The rise in cyberattacks powered by GenAI and the need for automating more security processes has led AI to move from buzzword to reality in a short amount of time, cybersecurity executives tell CRN at RSAC 2025.
The rise in cyberattacks powered by GenAI and the need for automating more security processes has led AI to move from buzzword to reality in a short amount of time, cybersecurity executives told CRN at RSAC 2025 this week.
While this is the third year in a row where AI was a dominant theme at RSAC, industry executives said the increasing mainstream adoption of the technologies has made AI a more natural conversation at this year’s conference.
[Related: RSAC 2025: AI Is Changing Everything For Security — Except The Hard Problems]
Ultimately, both from a business and a security perspective, it’s now an imperative for organizations to utilize AI, executives said in interviews with CRN at RSAC 2025 in San Francisco.
“Last year there was certainly a lot of buzz about it, but it was companies sandboxing, piloting — a lot of evaluation,” said Kevin Lynch, CEO of Optiv, No. 25 on CRN’s Solution Provider 500. “This year, it’s about, ‘We’re in mainstream production, and we have a lot to protect and a lot to think about doing here.’”
Without a doubt, there is much less eye-rolling when AI gets brought up in a conversation at RSAC this year, according to Kevin Simzer, COO at Trend Micro.
Instead, given that there’s now real applications for customers, “there’s a genuine interest in how to enable this,” Simzer said. “Because they’re all facing the same competitive environment.”
There’s no question that for most organizations, “you have to do this for efficiency,” Optiv’s Lynch said. “And from a customer satisfaction and customer experience basis, to move faster, you have to do this. So the days of contemplation, I think, are over.”
Organizations also have little choice about whether to utilize AI-powered tools for their own security, executives said.
Instances of new cyberattacks that are unquestionably aided by GenAI are surging, said Lee Klarich, chief product officer at Palo Alto Networks.
“We can tell that AI is being used by attackers in order to build and launch more new attacks every day,” Klarich said. “At the same time, we have data that shows that the time from the initial attack to breach is getting shorter and shorter. So you have more attacks that are happening faster.”
In response, “it’s very clear that the answer to this [is that] we have to leverage AI much, much more than we traditionally have as an industry,” he said.
While some security vendors have chosen to largely ignore AI for their products, “they probably won’t be here much longer or coming back to RSA,” said Daniel Bernard, chief business officer at CrowdStrike.
“In a lot of other industries, I think embracing AI is optional,” Bernard said. “In cybersecurity, AI is not optional.”
Impacts Of Agentic
The rapid pace of change wrought by AI — now set to enter a bold new phase with the emergence of agentic — also makes it even more essential that security has a central role rather than being an afterthought, executives said.
What more of the industry should be thinking about is how to use the autonomous technologies themselves to securely configure new AI systems as they are created, SentinelOne co-founder and CEO Tomer Weingarten told CRN.

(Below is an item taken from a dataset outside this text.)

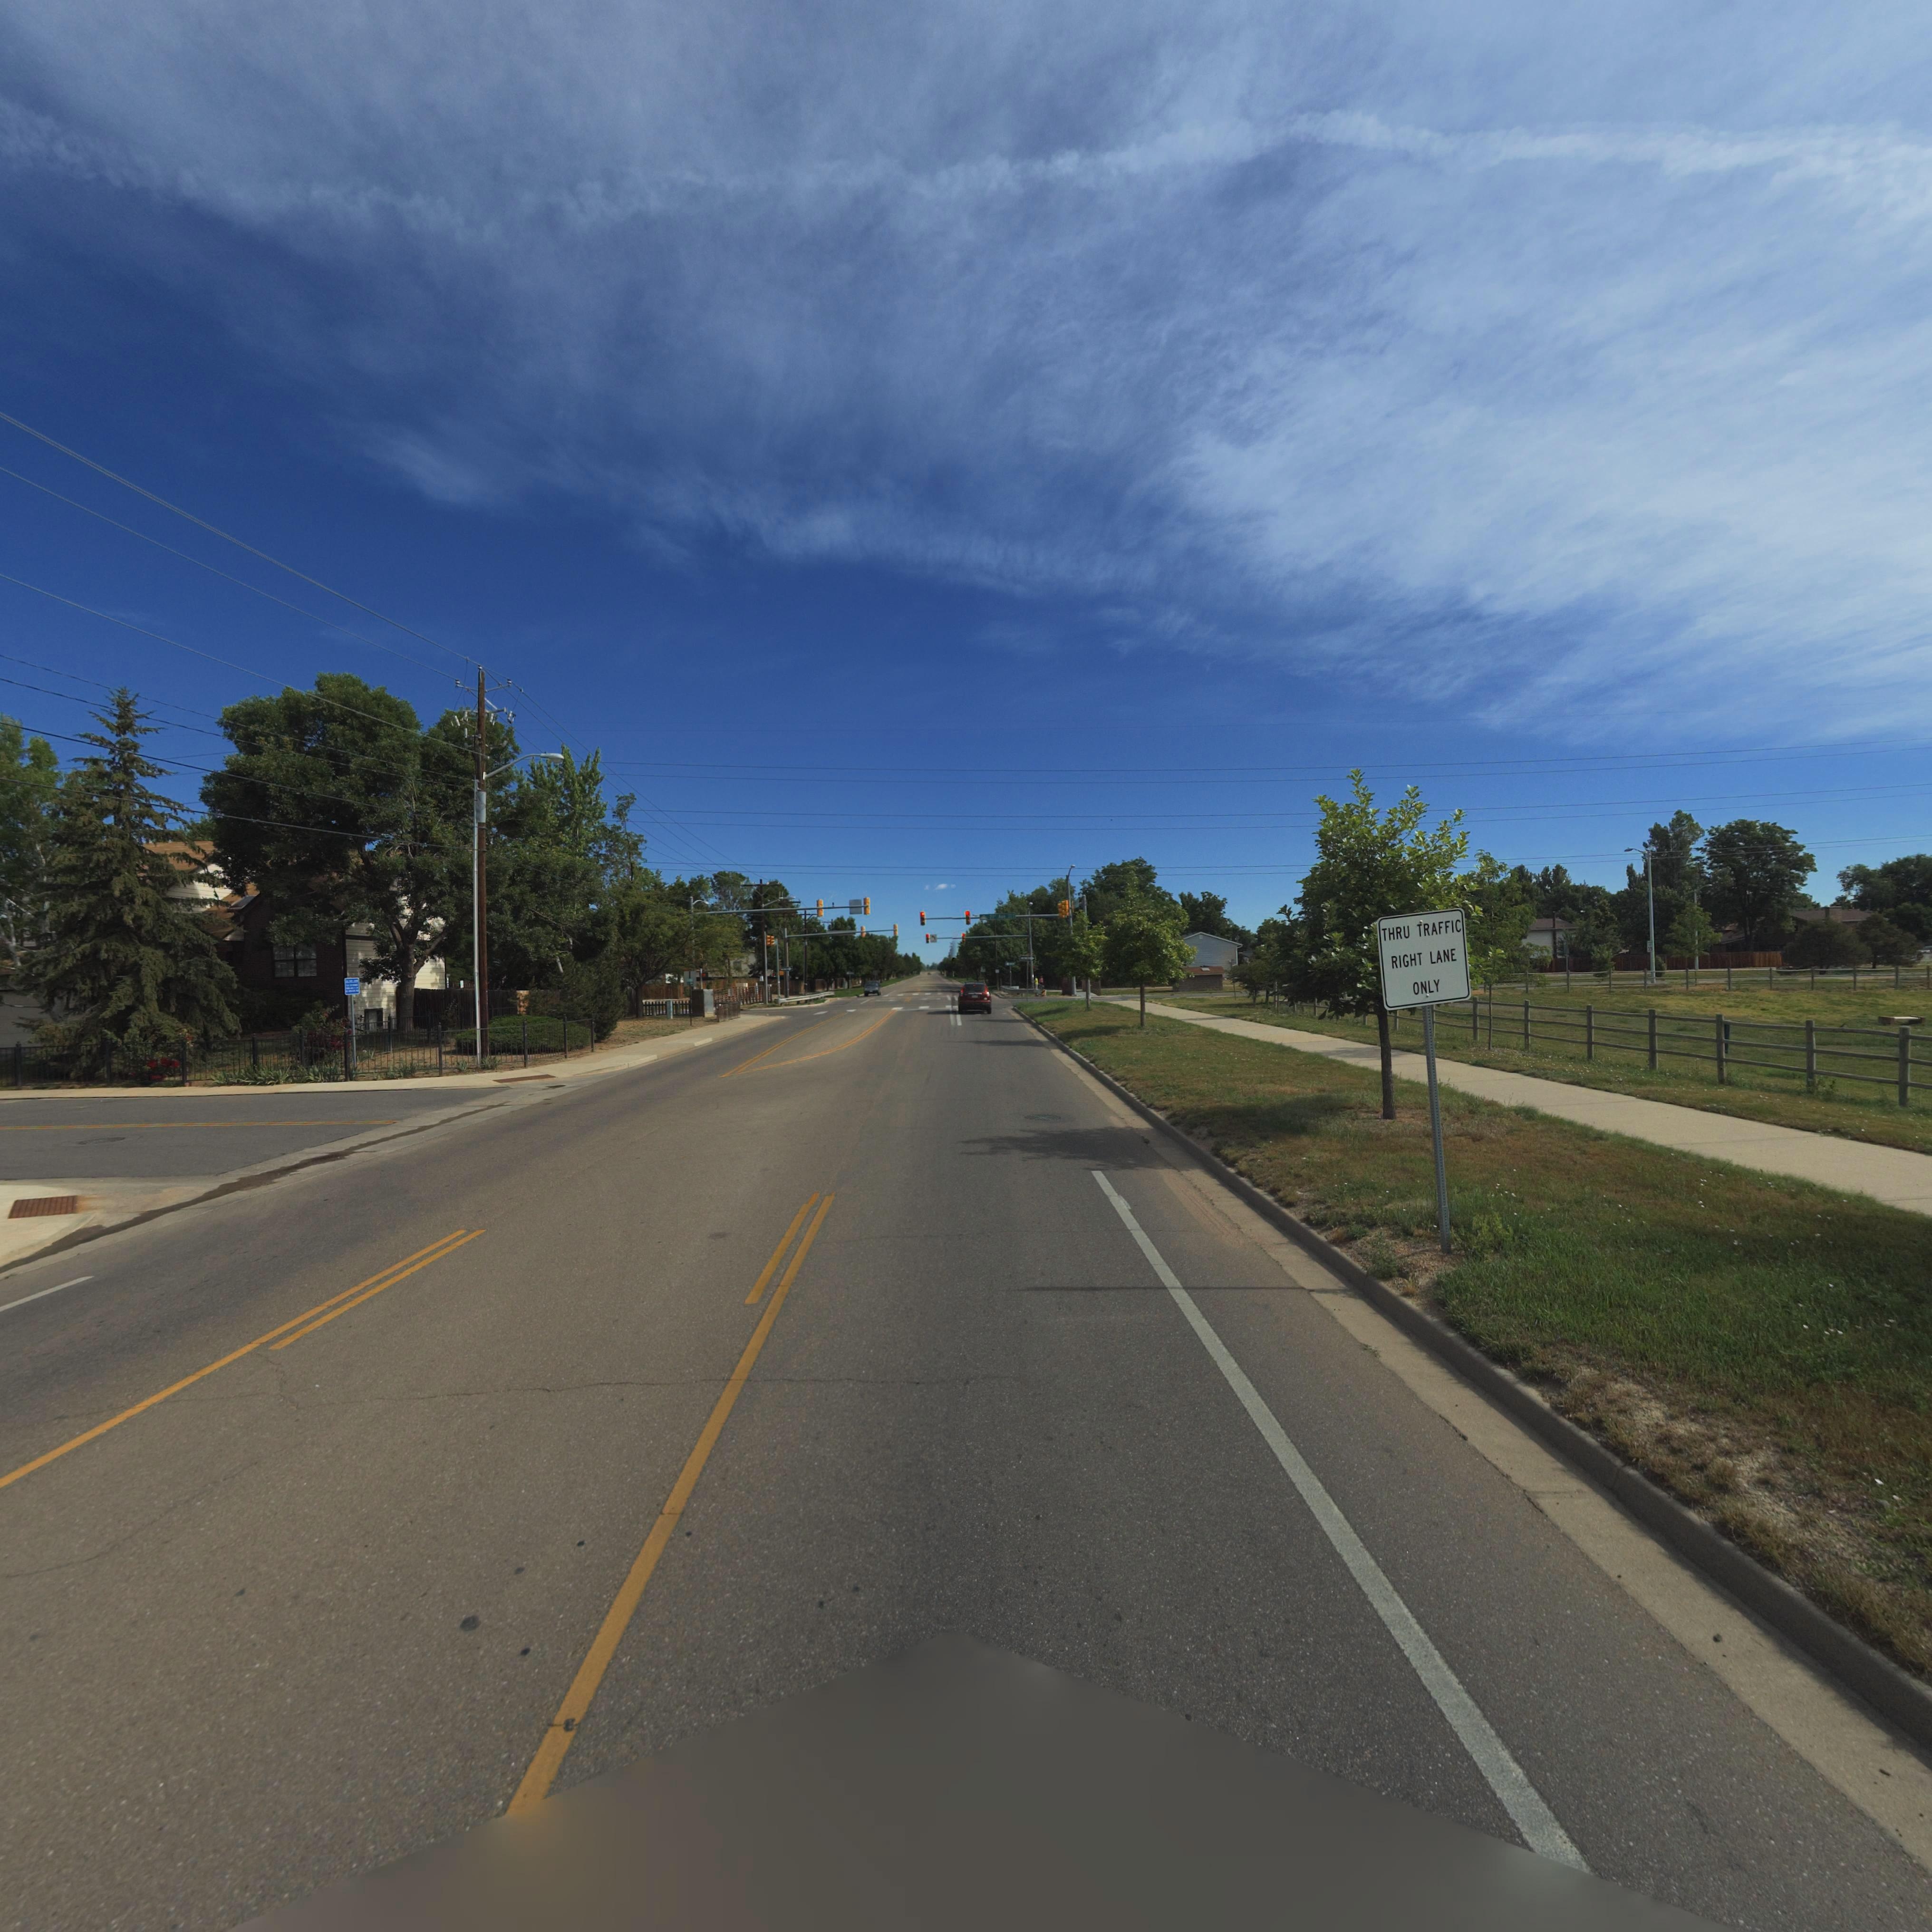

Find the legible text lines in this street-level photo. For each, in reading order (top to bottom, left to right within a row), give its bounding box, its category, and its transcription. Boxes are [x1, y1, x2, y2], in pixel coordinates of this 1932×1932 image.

[989, 914, 1006, 919] StreetName: 21** Ave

“Even the discovery and the configuration of surfaces needs to be automatic, ideally autonomous,” Weingarten said. “The future that we envision is one where these systems — and it’s only a question of time — are going to be so autonomous in their operation that we need to start programming them to actually do the entire heavy-lifting as well.”
In other words, “we need to start thinking about how we use the systems themselves to deploy securely to begin with — because these systems, what they give us, more than anything else, is scale,” he said. “They give us the ability to see everything. They give us the ability to cover everything and to react to everything in a manner that [even] an unlimited amount of humans almost can’t.”
‘Everything Moves Faster’
The arrival of agents is likely to be a far more substantial shift for cybersecurity than LLMs have been, according to Ami Luttwak, co-founder and CTO of Wiz.
“Implementing native language interfaces is nice, but it’s not revolutionary,” Luttwak told CRN. “Right now agents feels like it’s a much bigger revolution, because it can impact your team.”
Security vendors and professionals also do not have the luxury of waiting too long before working to ensure that the new systems related to AI and agentic are themselves secure, he said.
“Now everything moves faster, so we have to move faster in security,” Luttwak said. “We can’t wait five years.”
The bottom line on AI is that, for the foreseeable future, it’s something that no organization will be able to ignore if they want to be successful, said Daniel Kendzior, global data and AI security practice leader at Accenture, No. 1 on CRN’s Solution Provider 500.
“If you’re not in the game [with AI], you’re going to be wildly behind your competitors,” Kendzior said. “And then from a security perspective, you’re going to be wildly behind the threat actors.”